**Metin Alıntısı**
────

Babalar düşman değil!
Bir bebek denize düşüyor… Şimdi bu çaresizin bir an evvel sudan çıkartılması mı mühim, yoksa nasıl birisi tarafından kurtarılacağı mı?..
Zaman geçince diğer detaylar tartışılmaya başlanıyor. Diyoruz ki;
“Benim babam iyi yüzücü değilmiş…
Babam iyi bir yüzücü olsaydı kurbağalama stilinde de yüzerdi!..
Baksana, hızlı kulaç atamıyor!..
O iyi bir yüzücü olsaydı bu zaman içinde bunca suyu yutmuş olmazdı!..”
Unutuyoruz;
O, bunca suyu yutmuş olduğu sıralarda bile, esasında bizi suyun üzerinde tutmaya çalışıyordu!..
Yapılacak en kolay şey; birini kurtarmaya çalışmamak…
Ama bir baba için de en zoru bu olsa gerek, “sudaki” bebeği için çırpınmamak!..
Problem; zaman içinde kavramların karışıyor ve değer yargılarının değişiyor olması. Özellikle de nesiller arasında bariz farkların ortaya çıkmaya başlıyor olması.
Fark falan da değil bu aslında…
Düpedüz uçurum!
Sarı öküzlerin çektiği bir kağnı ile kasabaya buğday taşımış babaya, kendi oğlu, internete bağlanma aciliyetini anlatsın bakalım!..
İki beygirlik tahta araba ile ikiyüz beygirlik bilmem hangi marka otomobil aynı kefeye konur mu?
Bir bebek denize düşüyor…
Şimdi bunun kurtulması mı mühim, yoksa “kim” tarafından kurtarılması mı?
Anne ve babalara haksızlık etmiyor muyuz sizce?.. Özellikle de babalara.

────

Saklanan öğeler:
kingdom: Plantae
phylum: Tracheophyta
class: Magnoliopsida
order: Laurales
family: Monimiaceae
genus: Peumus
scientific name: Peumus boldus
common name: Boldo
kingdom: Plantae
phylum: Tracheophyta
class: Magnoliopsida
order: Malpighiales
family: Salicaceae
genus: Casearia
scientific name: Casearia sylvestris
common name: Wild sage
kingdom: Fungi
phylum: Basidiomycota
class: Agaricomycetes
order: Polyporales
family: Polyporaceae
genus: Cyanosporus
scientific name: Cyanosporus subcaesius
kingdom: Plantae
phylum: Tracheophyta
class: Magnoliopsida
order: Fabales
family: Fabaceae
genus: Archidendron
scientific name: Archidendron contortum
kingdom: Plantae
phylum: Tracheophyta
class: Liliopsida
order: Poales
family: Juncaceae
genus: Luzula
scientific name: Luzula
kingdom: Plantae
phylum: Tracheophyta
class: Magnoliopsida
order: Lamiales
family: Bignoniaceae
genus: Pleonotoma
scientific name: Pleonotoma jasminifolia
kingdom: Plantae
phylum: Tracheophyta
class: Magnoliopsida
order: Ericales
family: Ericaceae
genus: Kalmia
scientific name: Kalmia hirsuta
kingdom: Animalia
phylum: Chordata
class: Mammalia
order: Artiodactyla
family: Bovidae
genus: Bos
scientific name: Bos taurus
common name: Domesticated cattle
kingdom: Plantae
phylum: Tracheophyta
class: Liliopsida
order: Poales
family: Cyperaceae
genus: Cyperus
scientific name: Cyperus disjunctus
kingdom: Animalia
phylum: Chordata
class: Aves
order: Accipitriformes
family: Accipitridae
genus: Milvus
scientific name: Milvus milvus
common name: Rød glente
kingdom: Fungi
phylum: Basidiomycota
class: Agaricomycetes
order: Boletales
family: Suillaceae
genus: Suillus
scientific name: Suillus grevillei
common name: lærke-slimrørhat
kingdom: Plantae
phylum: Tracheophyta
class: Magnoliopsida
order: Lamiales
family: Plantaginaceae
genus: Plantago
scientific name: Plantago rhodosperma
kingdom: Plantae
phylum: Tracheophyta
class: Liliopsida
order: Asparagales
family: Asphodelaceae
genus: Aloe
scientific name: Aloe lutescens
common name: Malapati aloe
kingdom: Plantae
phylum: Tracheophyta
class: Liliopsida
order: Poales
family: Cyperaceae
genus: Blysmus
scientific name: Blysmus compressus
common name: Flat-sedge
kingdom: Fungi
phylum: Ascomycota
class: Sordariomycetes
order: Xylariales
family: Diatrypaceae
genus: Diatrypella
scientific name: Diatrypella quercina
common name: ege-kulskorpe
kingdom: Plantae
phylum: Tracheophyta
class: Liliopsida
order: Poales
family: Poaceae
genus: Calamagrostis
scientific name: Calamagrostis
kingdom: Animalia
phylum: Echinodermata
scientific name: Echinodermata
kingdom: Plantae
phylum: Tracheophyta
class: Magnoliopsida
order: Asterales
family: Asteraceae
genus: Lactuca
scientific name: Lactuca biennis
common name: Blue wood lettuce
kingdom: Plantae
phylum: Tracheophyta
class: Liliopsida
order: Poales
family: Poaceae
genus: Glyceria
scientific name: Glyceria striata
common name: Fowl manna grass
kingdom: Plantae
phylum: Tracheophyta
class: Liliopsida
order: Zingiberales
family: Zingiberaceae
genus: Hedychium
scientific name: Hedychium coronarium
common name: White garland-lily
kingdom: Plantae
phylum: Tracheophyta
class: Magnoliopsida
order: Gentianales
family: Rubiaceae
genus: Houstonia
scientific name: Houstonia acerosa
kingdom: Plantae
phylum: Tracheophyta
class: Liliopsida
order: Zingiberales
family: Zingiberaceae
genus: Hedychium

────

**Amaç**
Babalar üzerine yazılmış metne göre baba, bunca suyu yuttuğu sıralarda bile aslında ne yapmaya çalışıyordu? Bu alıştırmada öğelere ihtiyaç yoktur.

**Alıştırma Çıktısı**
Bizi suyun üzerinde tutmaya çalışıyordu.